> [Exercise instructions]: Please return all of the records that follow, exactly as written.
BEGIN Records supplied
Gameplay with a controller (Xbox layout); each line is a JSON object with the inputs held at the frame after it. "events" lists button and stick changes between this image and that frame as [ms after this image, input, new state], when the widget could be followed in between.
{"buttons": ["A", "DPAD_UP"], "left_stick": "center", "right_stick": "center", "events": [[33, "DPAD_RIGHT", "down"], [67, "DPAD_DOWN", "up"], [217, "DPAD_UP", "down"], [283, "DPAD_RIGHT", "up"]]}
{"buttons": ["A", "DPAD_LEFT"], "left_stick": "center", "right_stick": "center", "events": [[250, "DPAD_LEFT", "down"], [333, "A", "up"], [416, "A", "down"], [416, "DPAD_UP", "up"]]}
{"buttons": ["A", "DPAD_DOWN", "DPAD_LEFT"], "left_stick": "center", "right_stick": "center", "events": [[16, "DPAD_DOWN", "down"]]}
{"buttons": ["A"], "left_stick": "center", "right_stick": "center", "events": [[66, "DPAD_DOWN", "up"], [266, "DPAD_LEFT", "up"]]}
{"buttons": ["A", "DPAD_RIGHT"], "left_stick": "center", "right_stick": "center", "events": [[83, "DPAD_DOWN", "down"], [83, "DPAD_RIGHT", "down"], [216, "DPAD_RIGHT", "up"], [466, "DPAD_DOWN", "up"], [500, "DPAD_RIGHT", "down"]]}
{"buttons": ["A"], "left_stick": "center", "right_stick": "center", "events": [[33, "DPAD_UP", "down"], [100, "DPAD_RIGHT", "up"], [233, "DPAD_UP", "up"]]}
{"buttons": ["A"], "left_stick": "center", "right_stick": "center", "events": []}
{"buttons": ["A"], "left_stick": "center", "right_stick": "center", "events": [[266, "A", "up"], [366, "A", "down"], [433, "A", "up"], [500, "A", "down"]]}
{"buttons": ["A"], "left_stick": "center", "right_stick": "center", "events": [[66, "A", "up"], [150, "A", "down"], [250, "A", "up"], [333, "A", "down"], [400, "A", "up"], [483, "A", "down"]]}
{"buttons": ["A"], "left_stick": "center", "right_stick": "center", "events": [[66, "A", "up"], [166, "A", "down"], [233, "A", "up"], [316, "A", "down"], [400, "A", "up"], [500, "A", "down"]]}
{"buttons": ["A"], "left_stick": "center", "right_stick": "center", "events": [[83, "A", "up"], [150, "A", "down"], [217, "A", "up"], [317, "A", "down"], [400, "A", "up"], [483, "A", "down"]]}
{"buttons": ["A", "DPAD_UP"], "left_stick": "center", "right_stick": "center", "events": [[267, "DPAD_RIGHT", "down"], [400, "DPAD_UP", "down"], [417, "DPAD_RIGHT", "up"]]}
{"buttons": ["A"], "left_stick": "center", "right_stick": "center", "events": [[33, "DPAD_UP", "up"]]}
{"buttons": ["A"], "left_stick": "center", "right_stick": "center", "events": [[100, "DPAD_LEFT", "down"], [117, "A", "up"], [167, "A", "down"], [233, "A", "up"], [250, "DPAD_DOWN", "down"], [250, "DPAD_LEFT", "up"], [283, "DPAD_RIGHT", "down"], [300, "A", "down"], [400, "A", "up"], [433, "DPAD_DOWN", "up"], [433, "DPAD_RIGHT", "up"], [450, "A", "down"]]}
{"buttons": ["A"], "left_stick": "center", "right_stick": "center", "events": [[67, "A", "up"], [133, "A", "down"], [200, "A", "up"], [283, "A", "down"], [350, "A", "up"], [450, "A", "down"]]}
END Records supplied
> [Task output]:
Gameplay with a controller (Xbox layout); each line is a JSON object with the inputs held at the frame after it. "events" lists button and stick changes between this image and that frame as [ms after this image, input, new state], when the widget could be followed in between.
{"buttons": ["A", "DPAD_UP"], "left_stick": "center", "right_stick": "center", "events": [[33, "DPAD_RIGHT", "down"], [67, "DPAD_DOWN", "up"], [217, "DPAD_UP", "down"], [283, "DPAD_RIGHT", "up"]]}
{"buttons": ["A", "DPAD_LEFT"], "left_stick": "center", "right_stick": "center", "events": [[250, "DPAD_LEFT", "down"], [333, "A", "up"], [416, "A", "down"], [416, "DPAD_UP", "up"]]}
{"buttons": ["A", "DPAD_DOWN", "DPAD_LEFT"], "left_stick": "center", "right_stick": "center", "events": [[16, "DPAD_DOWN", "down"]]}
{"buttons": ["A"], "left_stick": "center", "right_stick": "center", "events": [[66, "DPAD_DOWN", "up"], [266, "DPAD_LEFT", "up"]]}
{"buttons": ["A", "DPAD_RIGHT"], "left_stick": "center", "right_stick": "center", "events": [[83, "DPAD_DOWN", "down"], [83, "DPAD_RIGHT", "down"], [216, "DPAD_RIGHT", "up"], [466, "DPAD_DOWN", "up"], [500, "DPAD_RIGHT", "down"]]}
{"buttons": ["A"], "left_stick": "center", "right_stick": "center", "events": [[33, "DPAD_UP", "down"], [100, "DPAD_RIGHT", "up"], [233, "DPAD_UP", "up"]]}
{"buttons": ["A"], "left_stick": "center", "right_stick": "center", "events": []}
{"buttons": ["A"], "left_stick": "center", "right_stick": "center", "events": [[266, "A", "up"], [366, "A", "down"], [433, "A", "up"], [500, "A", "down"]]}
{"buttons": ["A"], "left_stick": "center", "right_stick": "center", "events": [[66, "A", "up"], [150, "A", "down"], [250, "A", "up"], [333, "A", "down"], [400, "A", "up"], [483, "A", "down"]]}
{"buttons": ["A"], "left_stick": "center", "right_stick": "center", "events": [[66, "A", "up"], [166, "A", "down"], [233, "A", "up"], [316, "A", "down"], [400, "A", "up"], [500, "A", "down"]]}
{"buttons": ["A"], "left_stick": "center", "right_stick": "center", "events": [[83, "A", "up"], [150, "A", "down"], [217, "A", "up"], [317, "A", "down"], [400, "A", "up"], [483, "A", "down"]]}
{"buttons": ["A", "DPAD_UP"], "left_stick": "center", "right_stick": "center", "events": [[267, "DPAD_RIGHT", "down"], [400, "DPAD_UP", "down"], [417, "DPAD_RIGHT", "up"]]}
{"buttons": ["A"], "left_stick": "center", "right_stick": "center", "events": [[33, "DPAD_UP", "up"]]}
{"buttons": ["A"], "left_stick": "center", "right_stick": "center", "events": [[100, "DPAD_LEFT", "down"], [117, "A", "up"], [167, "A", "down"], [233, "A", "up"], [250, "DPAD_DOWN", "down"], [250, "DPAD_LEFT", "up"], [283, "DPAD_RIGHT", "down"], [300, "A", "down"], [400, "A", "up"], [433, "DPAD_DOWN", "up"], [433, "DPAD_RIGHT", "up"], [450, "A", "down"]]}
{"buttons": ["A"], "left_stick": "center", "right_stick": "center", "events": [[67, "A", "up"], [133, "A", "down"], [200, "A", "up"], [283, "A", "down"], [350, "A", "up"], [450, "A", "down"]]}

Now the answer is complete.